I believe when we introduced the SCR into this system (2016) we replaced the cold end baskets with Corten material that has a ceramic coating. It is meant to be corrosion resistant and washed if some build-up ever occurred. I believe at this point though we are well beyond the build-up that the design manual mentions. The intermediate and hot end baskets are mild steel. As far as what I've seen for corrosion, I would say the baskets are in decent condition. Some of the ceramic coating is peeling away on the cold end as we bumped up to 6000 psi on the hydro blasting today, and they are plugged, but in decent shape otherwise. The hot and intermediate baskets are now oxidizing and are a nice sheen of red since introducing water in there and water still going through them must be carrying some basket material away.

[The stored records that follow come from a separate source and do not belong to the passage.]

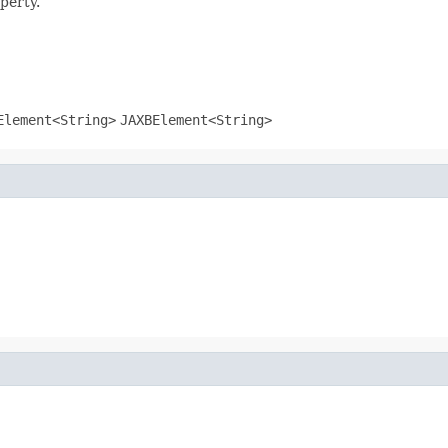
perty.
Element
<
String
>
JAXBElement
<
String
>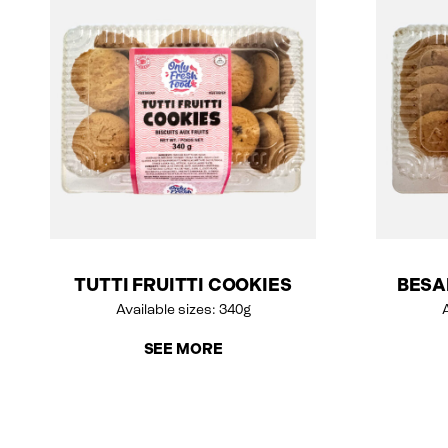
TUTTI FRUITTI COOKIES
BESA
Available sizes: 340g
A
SEE MORE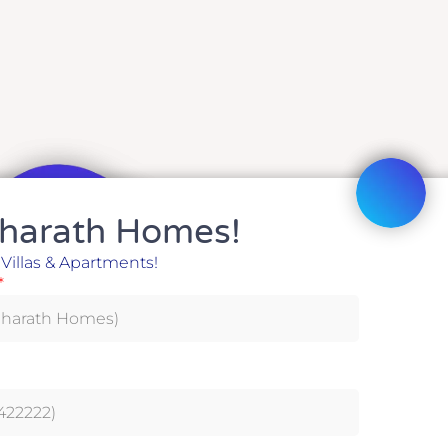
harath Homes!
harath Homes!
 Villas & Apartments!
 Villas & Apartments!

Plan is still to take some time and care at 6000 psi and go back through the troubled areas. Hoping this works, we have no way to bypass these heaters, and new baskets a pricey and like a year out.
 
Have you tried caustic (NaOH) washing on this to see if it either dissolves or softens?
 
Your boiler surely has soot blowers to clean the superheaters occasionally?

Soot blowers normally use medium pressure steam.

Do the same on the air preheaters. You would be amazed.

DHURJATI SEN
Kolkata, India


 
Our boiler has soot blowers but they do not use steam. We inject compressed air from lances that move in and out between the super heaters. We do also have some soot blowing by air on the pre heaters.

I had some ice blasters here to clean our catalyst layers, while they were here I had them try their hand at the air heaters. It didn't do anything at all. Other than that, we have just tried high pressure hydro blasting. It is removing the build-up, but very slowly. I'd say 30% of the rock like material after almost 300 hours.

As these guys are already mobilized our management wants to keep at it with just hydro... I will look into caustic washing.

Thank you!
 
Hi,
You may need to contract company using ultra high-pressure jet blast, let say above 1000 bars to perform the task.
Be very cautious with chemical cleaning.